Despite being the first lay president, Sawyer has an expansive background in Jesuit education, having graduated from the Association of Jesuit Colleges and Universities’ Ignatian Colleagues Program, which aims to teach university administrators and faculty about the Jesuit and Catholic tradition of higher education. 

“Terry has a deep passion for Ignatian spirituality and formation, which has informed his leadership style and will serve him well as the first lay president of our Jesuit University,” said James Forbes, the chair of Loyola’s Board of Trustees, in a statement.

Sawyer said he is honored to serve at a university that closely follows the values and ideals of Jesuit education, which he said is the longest continuous educational tradition in existence. As a layperson, he said, he hopes not only to continue uplifting that educational model, but to “lean more” into and further commit to Loyola’s mission as a Jesuit Catholic university. 

“I feel ready for that challenge,” he said. 
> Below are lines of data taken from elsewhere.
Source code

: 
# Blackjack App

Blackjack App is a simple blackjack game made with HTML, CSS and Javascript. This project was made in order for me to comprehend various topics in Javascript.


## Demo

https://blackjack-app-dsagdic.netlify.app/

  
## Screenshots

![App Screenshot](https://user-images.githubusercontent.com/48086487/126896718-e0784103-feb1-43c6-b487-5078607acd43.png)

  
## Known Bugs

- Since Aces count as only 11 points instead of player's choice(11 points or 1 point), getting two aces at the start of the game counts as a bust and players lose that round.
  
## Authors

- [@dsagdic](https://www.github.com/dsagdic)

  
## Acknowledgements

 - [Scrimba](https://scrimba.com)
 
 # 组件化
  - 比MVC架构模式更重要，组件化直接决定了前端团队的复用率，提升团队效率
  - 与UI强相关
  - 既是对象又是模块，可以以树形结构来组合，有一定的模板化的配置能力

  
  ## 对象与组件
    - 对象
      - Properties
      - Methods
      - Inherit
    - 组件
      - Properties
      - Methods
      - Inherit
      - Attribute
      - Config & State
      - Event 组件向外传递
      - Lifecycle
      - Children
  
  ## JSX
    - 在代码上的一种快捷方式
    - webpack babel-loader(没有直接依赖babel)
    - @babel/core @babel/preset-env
During his tenure at Loyola, Sawyer had the opportunity to work directly with his two predecessors: Harold Ridley, who served as president until his death in 2005, and Linnane, who retired last June. Working with Ridley and Linnane, Sawyer said, he came to understand that student success is the central — and, in many ways, the sole — priority of a university president. 

“There are many other things that go into that, and, at first glance, they can sometimes almost feel detached from the experience of students. But, ultimately, that’s why we’re here,” he said. “I learned from both of those men that you can never take your eye off of that ball.”